📜 ⬆️ ⬇️

How we implemented SD-Access, and why it was needed


The main monitoring page.

SD-Access is the implementation of a new approach to building local area networks from Cisco. Network devices are combined into a factory, an overlay is built on top of it, and all this is controlled by a central component - the DNA Center. All this has grown from network monitoring systems, only now the mutated monitoring system not only monitors, but collects detailed telemetry, configures the entire network as a single device, finds problems in it, offers solutions to them, and in addition enforces security policies.

Looking ahead, I will say that the solution is rather cumbersome and at the moment is not trivial in terms of development, but the larger the network and the more important the security, the more profitable it is to move on: it seriously simplifies management and troubleshooting.
')

Prehistory - how did we decide on this?


The customer moved to a new, freshly purchased office from a rented office. The local network was planned to be made according to the traditional scheme: core switches, access switches, plus some familiar monitoring. At that time, we just deployed a stand with SD-Access in our laboratory and managed to feel a little about the solution and get trained with an expert from Cisco’s French office who visited Moscow very well.

After talking with the vendor, both we and the customer decided to build the network in a new way. Here are the benefits:


We saw the flaws later.

Planning


We figured the top-level design. The planned architecture began to look like this:



Below this is the underlay, built on the usual protocols (the base is IS-IS), but the idea of ​​the solution is such that the subtleties of his work should not interest us. Overlay is performed on LISP and VXLAN. The solution logic assumes the preferred use of 802.1x authentication on access ports. However, the customer intended to use it on a mandatory basis for all initially. You can do without 802.1x and configure the network almost “in the old manner”, then you need to configure the pools of IP addresses manually, and then again with your hands on each port to prescribe which IP pool it belongs to, and make a Copy-Paste, as before In the command line, it does not work out, everything is only through the web. With this approach, the advantages of the solution turn into fat minus. Such a scheme can be used only where it is inevitable, but not on the entire network. The use of access rights is provided by SGT tags.

We ordered equipment and software, but for now everything was going, we began to “land” the design in order to understand what we were going to customize.
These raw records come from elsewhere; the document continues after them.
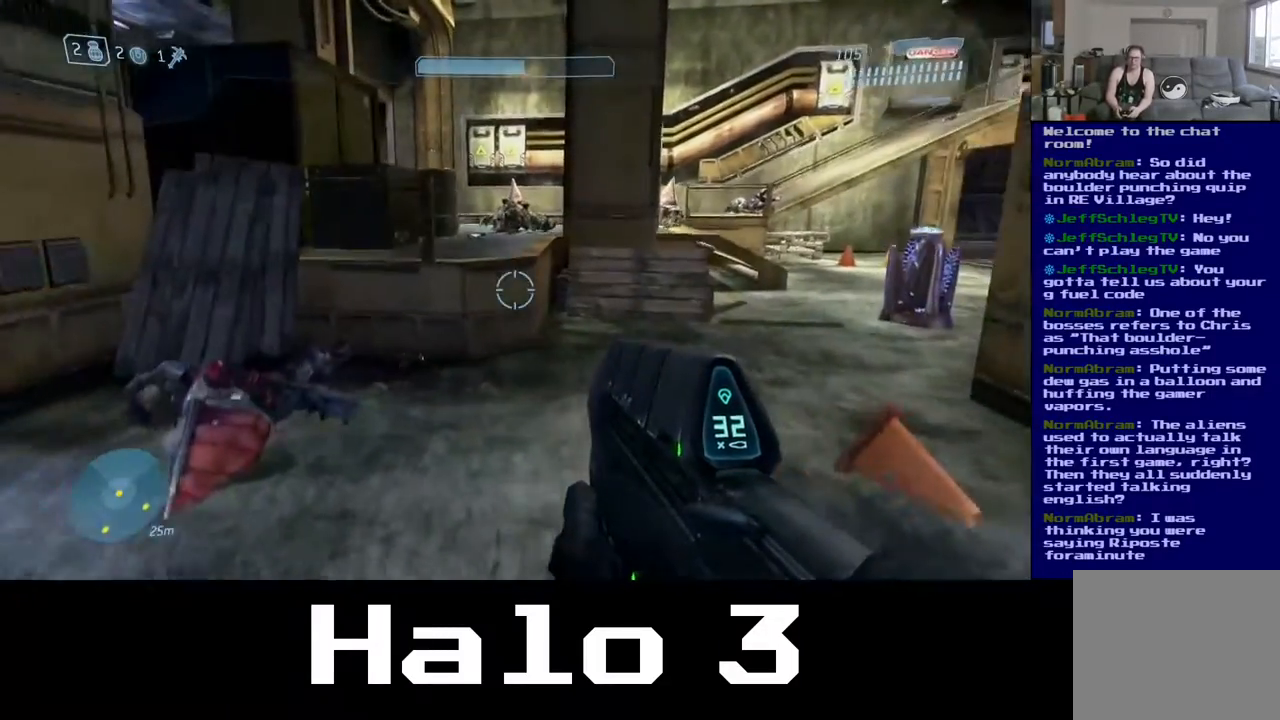
{"buttons": ["A"], "left_stick": "up", "right_stick": "center", "events": [[367, "A", "down"]]}
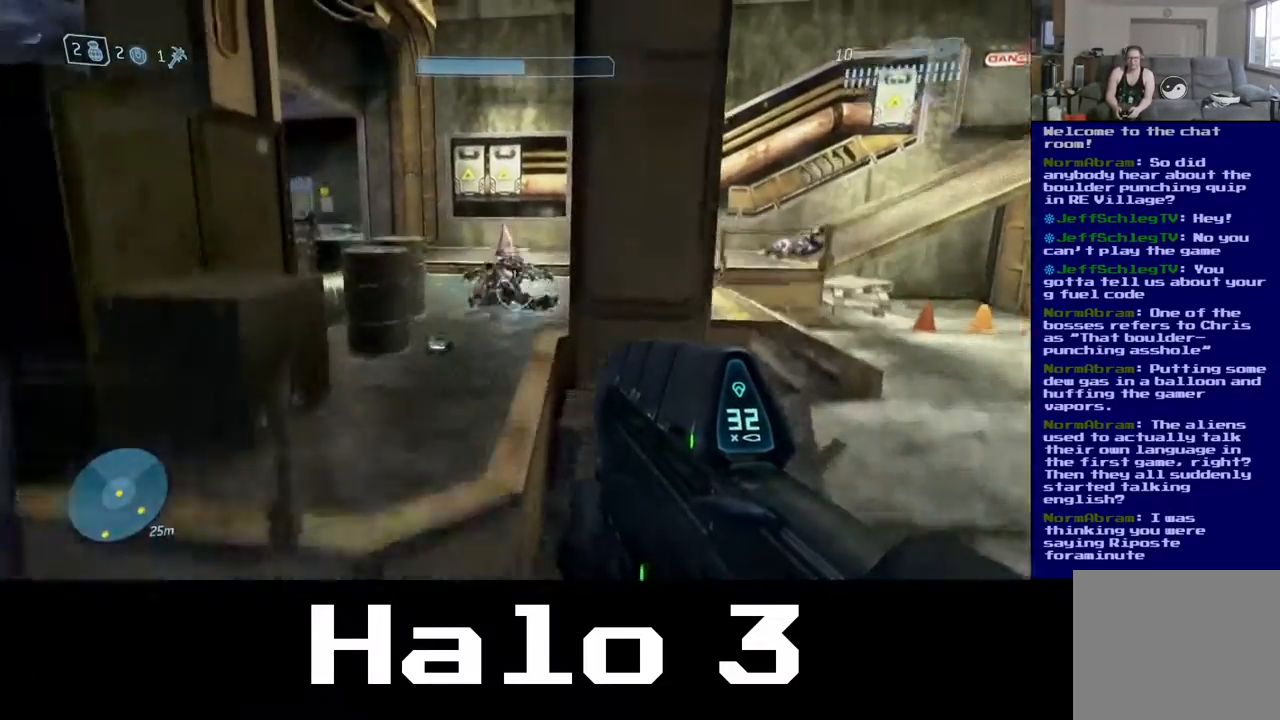
{"buttons": [], "left_stick": "up", "right_stick": "center", "events": [[100, "left_stick", "up-left"], [317, "A", "up"], [500, "left_stick", "up"]]}
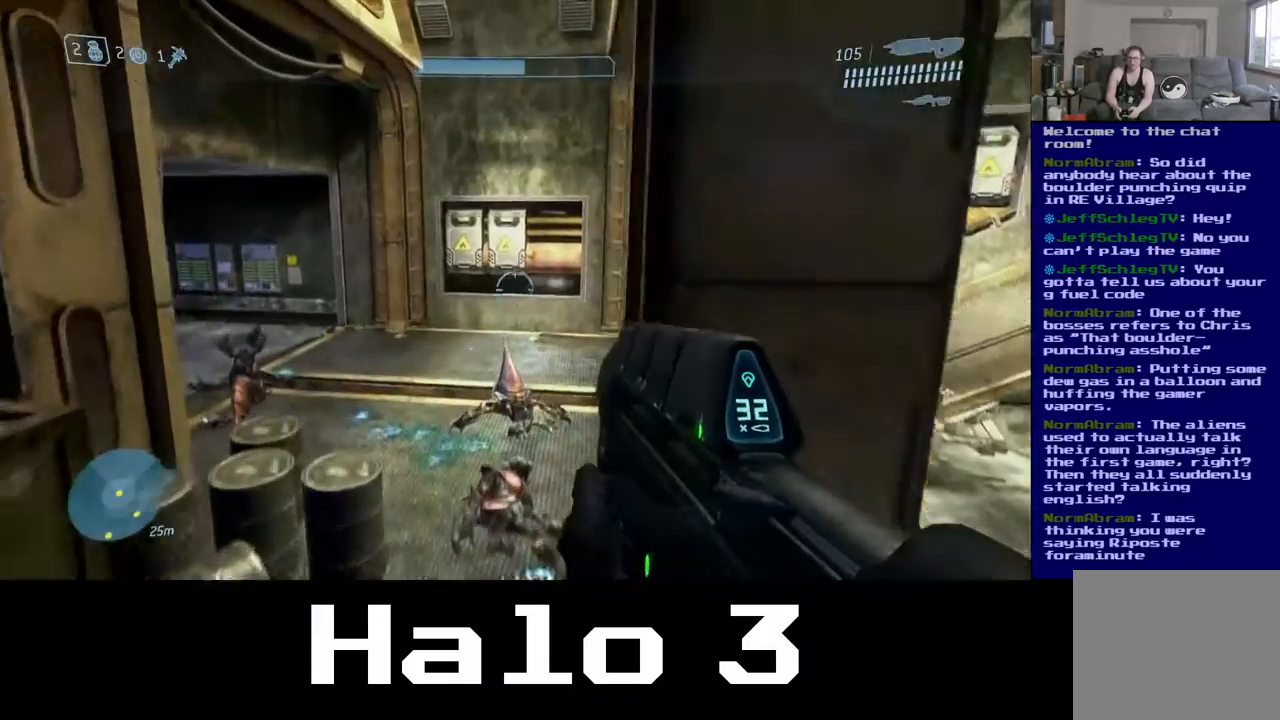
{"buttons": [], "left_stick": "up", "right_stick": "left", "events": [[500, "right_stick", "left"]]}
Here we encountered the first difficulty: if earlier it was necessary to match the IP subnets and the dialing of VLAN numbers with the customer so that it fits into the schemes adopted by him, now we are not interested in this: we needed to understand which groups of users and devices network, how they interact with each other and what network services they use. Unusual for us and for the customer. It was more difficult to get such information. At first glance, it was from such data that you always had to make a start when designing networks, but in practice, the standard set of VLANs was almost always laid out, and then reality was crammed into it during the operation by the callused hands of admins. In the SD-Access paradigm there is no choice: the network is built “for business”.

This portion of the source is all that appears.